◆ Goal of the exercise
Search each line below for the word "left" and list those that contain it.

◆ Dataset
--
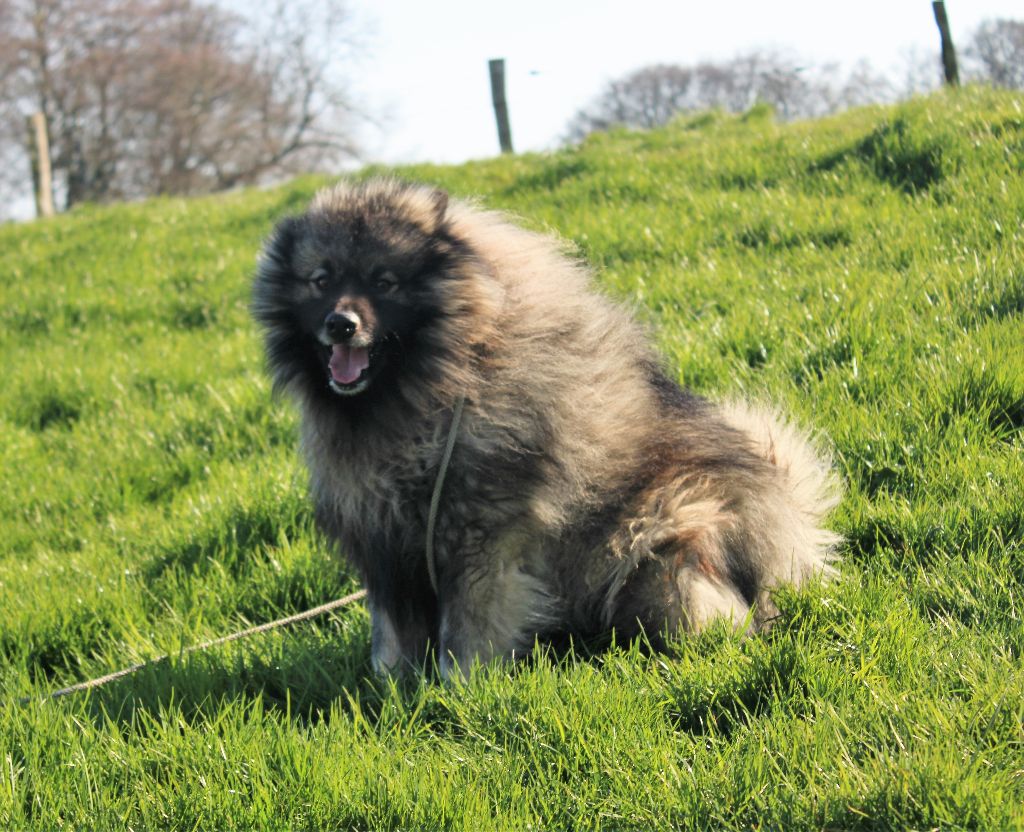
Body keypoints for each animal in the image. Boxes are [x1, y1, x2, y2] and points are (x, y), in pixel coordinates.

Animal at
--
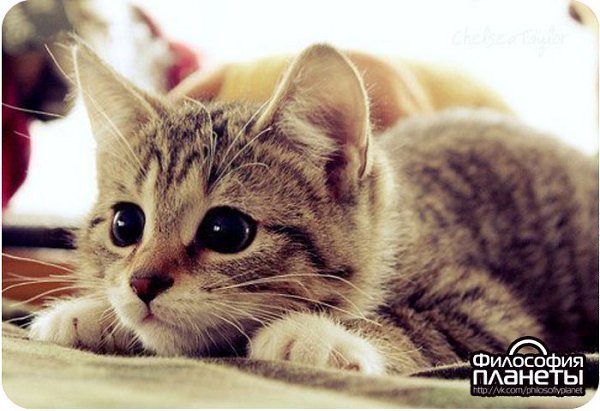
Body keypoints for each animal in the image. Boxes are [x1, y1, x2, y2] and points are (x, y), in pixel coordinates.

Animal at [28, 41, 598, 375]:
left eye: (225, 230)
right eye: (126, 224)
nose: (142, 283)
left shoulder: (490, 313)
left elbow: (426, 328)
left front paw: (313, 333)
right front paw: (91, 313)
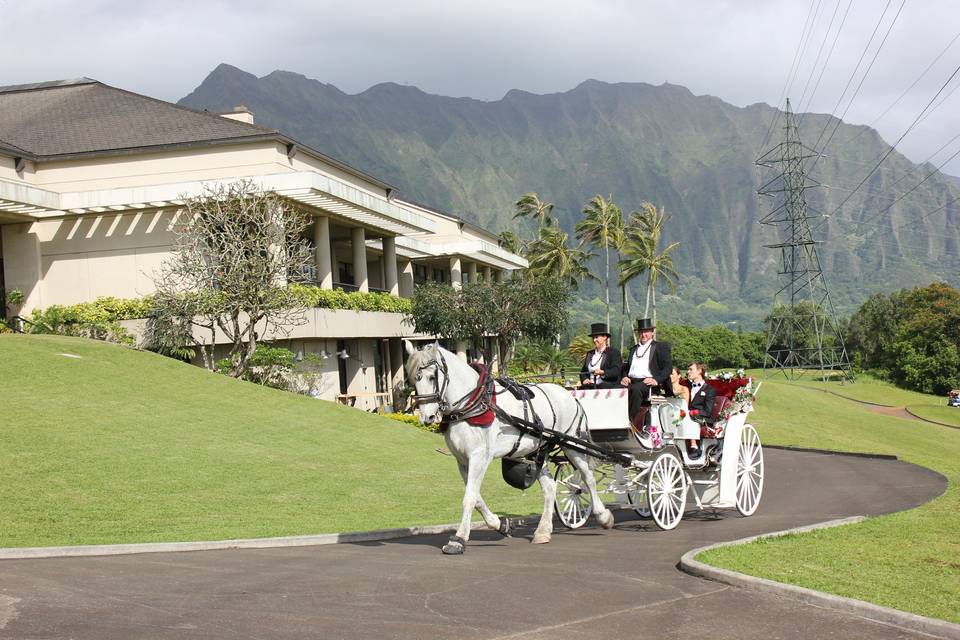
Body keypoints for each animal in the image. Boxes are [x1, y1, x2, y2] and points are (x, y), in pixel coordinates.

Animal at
--
◆ Exercise answer
left eye: (225, 230)
left shoulder: (490, 313)
left elbow: (426, 328)
left front paw: (313, 333)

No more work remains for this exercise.